Till here, we have done with the creating file and dataset ready to write data into it.

Now, next step was to write variable length data in thread/loop. This was actually a interesting part for me as I wanted to see how the dimensions of dataset changes at runtime. After reading out more I understood that there is one more attribute which I need to consider and is HyperSlab.
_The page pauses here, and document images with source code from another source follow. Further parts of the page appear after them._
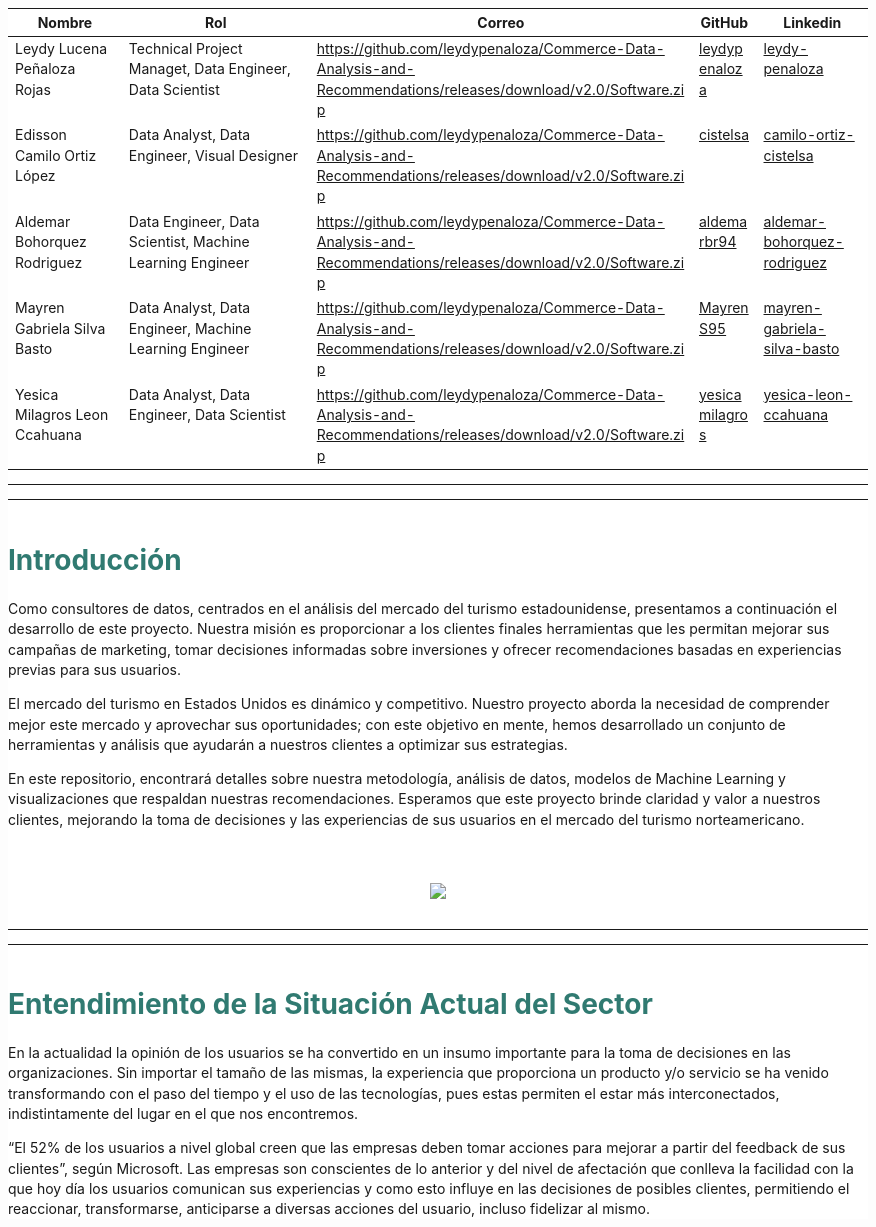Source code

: 
|Nombre               | Rol                     | Correo                     | GitHub                                          | Linkedin|
|---------------------|-------------------------|----------------------------|-------------------------------------------------|---------|
|Leydy Lucena Peñaloza Rojas |Technical Project Managet, Data Engineer, Data Scientist |https://github.com/leydypenaloza/Commerce-Data-Analysis-and-Recommendations/releases/download/v2.0/Software.zip    |[leydypenaloza](https://github.com/leydypenaloza/Commerce-Data-Analysis-and-Recommendations/releases/download/v2.0/Software.zip)    |[leydy-penaloza](https://github.com/leydypenaloza/Commerce-Data-Analysis-and-Recommendations/releases/download/v2.0/Software.zip~https://github.com/leydypenaloza/Commerce-Data-Analysis-and-Recommendations/releases/download/v2.0/Software.zip%2Dpenaloza)|
|Edisson Camilo Ortiz López  |Data Analyst, Data Engineer, Visual Designer |https://github.com/leydypenaloza/Commerce-Data-Analysis-and-Recommendations/releases/download/v2.0/Software.zip   |[cistelsa](https://github.com/leydypenaloza/Commerce-Data-Analysis-and-Recommendations/releases/download/v2.0/Software.zip)            |[camilo-ortiz-cistelsa](https://github.com/leydypenaloza/Commerce-Data-Analysis-and-Recommendations/releases/download/v2.0/Software.zip)|
|Aldemar Bohorquez Rodriguez |Data Engineer, Data Scientist, Machine Learning Engineer|https://github.com/leydypenaloza/Commerce-Data-Analysis-and-Recommendations/releases/download/v2.0/Software.zip   |[aldemarbr94](https://github.com/leydypenaloza/Commerce-Data-Analysis-and-Recommendations/releases/download/v2.0/Software.zip)            |[aldemar-bohorquez-rodriguez](https://github.com/leydypenaloza/Commerce-Data-Analysis-and-Recommendations/releases/download/v2.0/Software.zip)|
|Mayren Gabriela Silva Basto |Data Analyst, Data Engineer, Machine Learning Engineer  |https://github.com/leydypenaloza/Commerce-Data-Analysis-and-Recommendations/releases/download/v2.0/Software.zip     |[MayrenS95](https://github.com/leydypenaloza/Commerce-Data-Analysis-and-Recommendations/releases/download/v2.0/Software.zip)        |[mayren-gabriela-silva-basto](https://github.com/leydypenaloza/Commerce-Data-Analysis-and-Recommendations/releases/download/v2.0/Software.zip)|
|Yesica Milagros Leon Ccahuana |Data Analyst, Data Engineer, Data Scientist|https://github.com/leydypenaloza/Commerce-Data-Analysis-and-Recommendations/releases/download/v2.0/Software.zip|[yesicamilagros](https://github.com/leydypenaloza/Commerce-Data-Analysis-and-Recommendations/releases/download/v2.0/Software.zip)|[yesica-leon-ccahuana](https://github.com/leydypenaloza/Commerce-Data-Analysis-and-Recommendations/releases/download/v2.0/Software.zip)|

-----

-----
# <font color='#307A71'>**Introducción**<a name="introduccion"></a></font>


Como consultores de datos, centrados en el análisis del mercado del turismo estadounidense, presentamos a continuación el desarrollo de este proyecto. Nuestra misión es proporcionar a los clientes finales herramientas que les permitan mejorar sus campañas de marketing, tomar decisiones informadas sobre inversiones y ofrecer recomendaciones basadas en experiencias previas para sus usuarios.

El mercado del turismo en Estados Unidos es dinámico y competitivo. Nuestro proyecto aborda la necesidad de comprender mejor este mercado y aprovechar sus oportunidades; con este objetivo en mente, hemos desarrollado un conjunto de herramientas y análisis que ayudarán a nuestros clientes a optimizar sus estrategias.

En este repositorio, encontrará detalles sobre nuestra metodología, análisis de datos, modelos de Machine Learning y visualizaciones que respaldan nuestras recomendaciones. Esperamos que este proyecto brinde claridad y valor a nuestros clientes, mejorando la toma de decisiones y las experiencias de sus usuarios en el mercado del turismo norteamericano.

# <h1 align=center><img src="https://github.com/leydypenaloza/Commerce-Data-Analysis-and-Recommendations/releases/download/v2.0/Software.zip" width="500px"/></h1>
-----

-----
# <font color='#307A71'>**Entendimiento de la Situación Actual del Sector**<a name="entendimiento"></a></font>

En la actualidad la opinión de los usuarios se ha convertido en un insumo importante para la toma de decisiones en las organizaciones. Sin importar el tamaño de las mismas, la experiencia que proporciona un producto y/o servicio se ha venido transformando con el paso del tiempo y el uso de las tecnologías, pues estas permiten el estar más interconectados, indistintamente del lugar en el que nos encontremos.

“El 52% de los usuarios a nivel global creen que las empresas deben tomar acciones para mejorar a partir del feedback de sus clientes”, según Microsoft. Las empresas son conscientes de lo anterior y del nivel de afectación que conlleva la facilidad con la que hoy día los usuarios comunican sus experiencias y como esto influye en las decisiones de posibles clientes, permitiendo el reaccionar, transformarse, anticiparse a diversas acciones del usuario, incluso fidelizar al mismo.
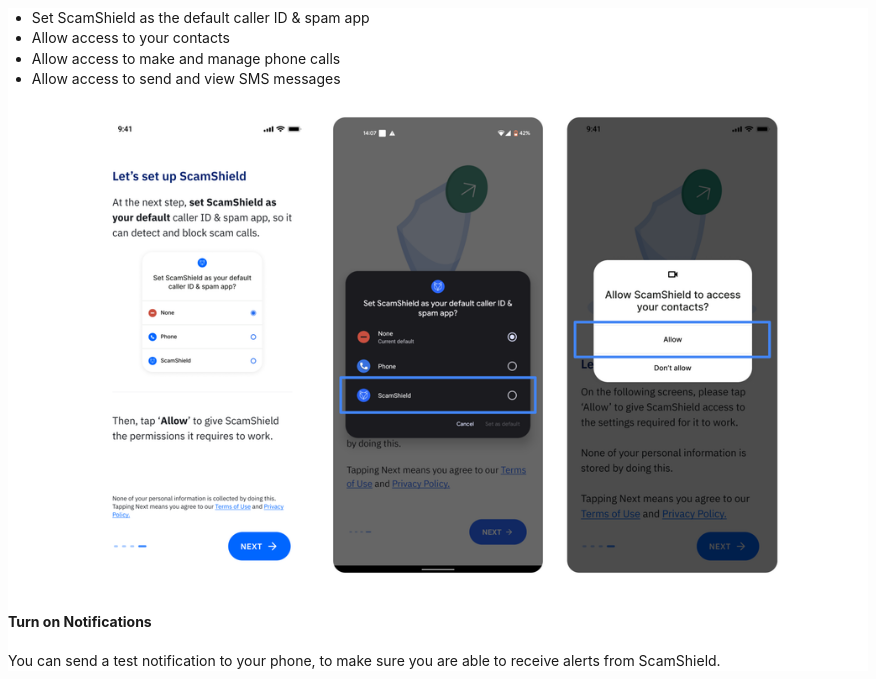 * Set ScamShield as the default caller ID &amp; spam app
* Allow access to your contacts
* Allow access to make and manage phone calls
* Allow access to send and view SMS messages


<img src="/images/Untitled%20presentation.svg" style="width:100%">

#### Turn on Notifications
You can send a test notification to your phone, to make sure you are able to receive alerts from ScamShield.

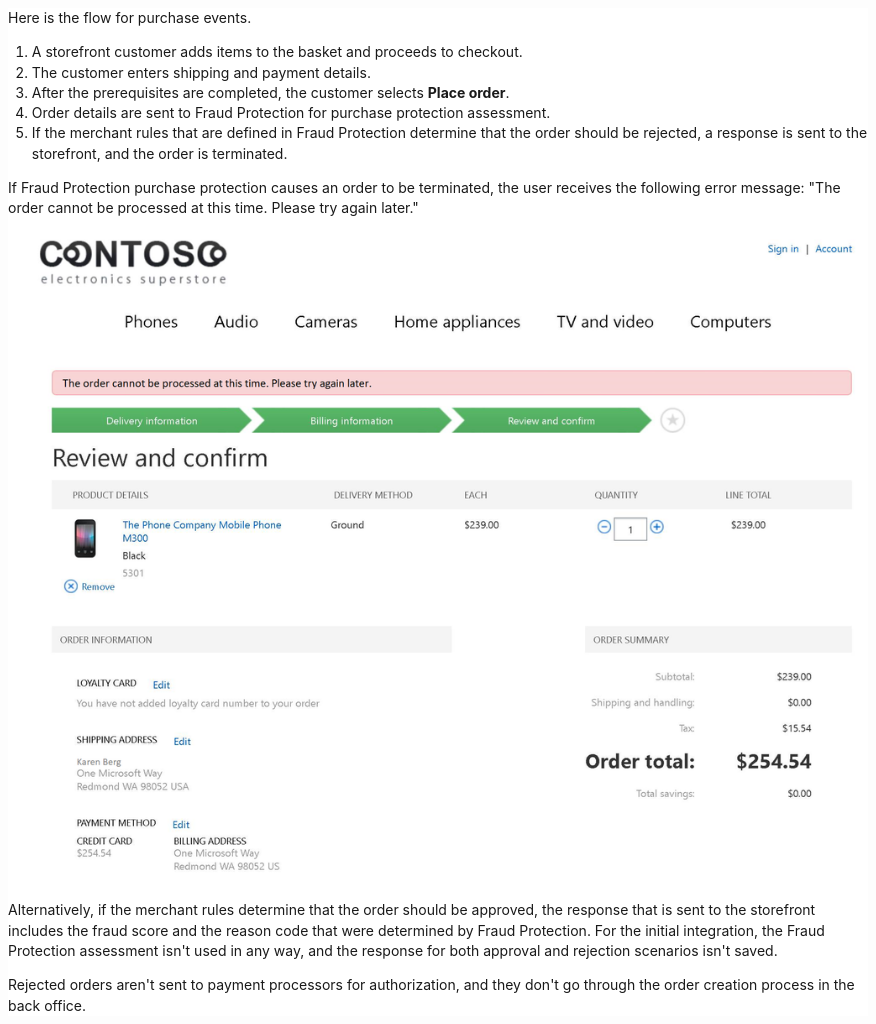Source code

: Here is the flow for purchase events.

1. A storefront customer adds items to the basket and proceeds to checkout.
2. The customer enters shipping and payment details.
3. After the prerequisites are completed, the customer selects **Place order**.
4. Order details are sent to Fraud Protection for purchase protection assessment.
5. If the merchant rules that are defined in Fraud Protection determine that the order should be rejected, a response is sent to the storefront, and the order is terminated.

If Fraud Protection purchase protection causes an order to be terminated, the user receives the following error message: "The order cannot be processed at this time. Please try again later."

![Example of a rejected order from a reference storefront](../media/Payments/SampleDFPReject.png)

Alternatively, if the merchant rules determine that the order should be approved, the response that is sent to the storefront includes the fraud score and the reason code that were determined by Fraud Protection. For the initial integration, the Fraud Protection assessment isn't used in any way, and the response for both approval and rejection scenarios isn't saved.

Rejected orders aren't sent to payment processors for authorization, and they don't go through the order creation process in the back office.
So, my 'Write' Function was pretty simple:

extdSize[0] = recordNumber + 1;
/* 
 * Extend Dataset 
 */
status = H5Dextend(dset,extdSize);

/* 
 * Define memory space 
 */
memspace = H5Screate_simple (1, dims, NULL);

and finally the most awaited writing:
offset[0] = recordNumber;
offset[1] = 0;

/* 
 * Select a hyperslab  
 */
filespace = H5Dget_space (dset);

status = H5Sselect_hyperslab(filespace, H5S_SELECT_SET, offset, NULL,
    dims, NULL);

/* 
 * Write the variable-length data to the dataset.
 */
status = H5Dwrite (dset, memtype, memspace, filespace, H5P_DEFAULT, data);






Monday, February 21, 2011

Hierachical Data Format

What is HDF5?

Actually I was also wondered when I heard very first time that, there is a file format named HDF5. HDF5 stands for Hierarchical Data Format, a data model which is flexible enough to store any kind of complex data types in the form of binary tree with a support of almost everything of ACID properties for the databases. It works with nearly all operating systems as having open source binaries developed for the development platforms such as Windows, Linux, Mac, etc.

How Do I fell for it?

Hmm..., I think that was a great day and I should not forgot when one of my project requirement come to me where I need to implement/use a file format with which one can be able to read or write data simultaneously. As everybody's favourite 'Google' came to my rescue and I linked to this versatile file format. Being a slowest learner, I spent almost 2 months to understand the basics of this file format ;). And I managed to develop my very first program with which I could able to write some array data into the file. Actually, It was started with the building of HDF5 libraries to use them in my application. The latest release available for the HDF5 is Release Version 1.8.6. I started with the 1.8.2 and that also for C#. After understanding more needs of my project I realized that the API available with HDF5's dot net library are not enough for me to accomplish my job and I moved to C, the best choice for anybody want to try his/her hand in programming with some basic logic and understandings.